20 maart 2018

Interview met ProVoet’s 'oudste' lid

Het is 1946 als de dan 19-jarige Wim Onstenk lid wordt van Algemeen Nederlandse Organisatie voor Voetverzorging (ANOV), een voorloper van ProVoet. Nu, 71 jaar later, pedicuurt hij niet meer, maar volgt hij alles nog ‘op de voet’. Zo’n trouw lid hoor je in het zonnetje te zetten en daarom reisde Ron met bloemen en wijn af naar Borculo.

Onstenk en zijn vrouw wonen boven hun oude schoenenzaak. “De schoenenwinkel is mijn opa begonnen in 1879. Mijn vader nam het over en sinds mijn twaalfde werkte ik bij hem in de winkel. Zo leerde ik het vak van schoenmaker.
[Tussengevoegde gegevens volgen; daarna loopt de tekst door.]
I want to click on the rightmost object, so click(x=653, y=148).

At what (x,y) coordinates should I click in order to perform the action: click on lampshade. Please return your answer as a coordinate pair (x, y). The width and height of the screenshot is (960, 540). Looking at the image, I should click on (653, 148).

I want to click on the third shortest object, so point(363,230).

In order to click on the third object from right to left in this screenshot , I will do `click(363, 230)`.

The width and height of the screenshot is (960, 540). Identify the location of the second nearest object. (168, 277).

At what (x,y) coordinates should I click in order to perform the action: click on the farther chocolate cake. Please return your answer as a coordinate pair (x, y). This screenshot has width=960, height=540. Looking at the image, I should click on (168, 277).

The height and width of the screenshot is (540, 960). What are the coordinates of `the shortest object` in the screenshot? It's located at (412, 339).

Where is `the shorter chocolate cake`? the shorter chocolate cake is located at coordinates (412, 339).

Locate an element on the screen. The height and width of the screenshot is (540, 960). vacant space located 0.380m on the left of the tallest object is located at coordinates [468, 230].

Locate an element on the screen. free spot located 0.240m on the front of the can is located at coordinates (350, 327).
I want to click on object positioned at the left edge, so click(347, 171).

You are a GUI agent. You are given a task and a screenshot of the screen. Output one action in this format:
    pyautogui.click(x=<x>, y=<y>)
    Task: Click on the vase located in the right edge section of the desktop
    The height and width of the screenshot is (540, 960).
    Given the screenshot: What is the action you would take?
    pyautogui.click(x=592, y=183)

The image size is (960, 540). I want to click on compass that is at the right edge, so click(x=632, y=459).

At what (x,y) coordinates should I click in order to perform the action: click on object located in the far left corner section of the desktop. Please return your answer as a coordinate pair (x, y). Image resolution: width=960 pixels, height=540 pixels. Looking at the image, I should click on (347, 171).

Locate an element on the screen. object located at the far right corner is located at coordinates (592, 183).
Later ook orthopedisch schoenmaker.” Om de klanten zo goed mogelijk te helpen met hun voeten en zo compleet mogelijk te zijn in het aanbod, leert hij ook voor pedicure. Hij volgt de opleiding in Enschede. Mevrouw Onstenk heeft al het lesmateriaal en de toetsen bewaard in een mooie leer gebonden map. En zo lezen we dat hij examen deed op 2 september 1946. Hij was de eerste pedicure in Borculo. “Op woensdagmiddag hield hij praktijk in een kamer achter de winkel. Moeilijke voeten, dat deed hij het liefste”, vertelt mevrouw Onstenk.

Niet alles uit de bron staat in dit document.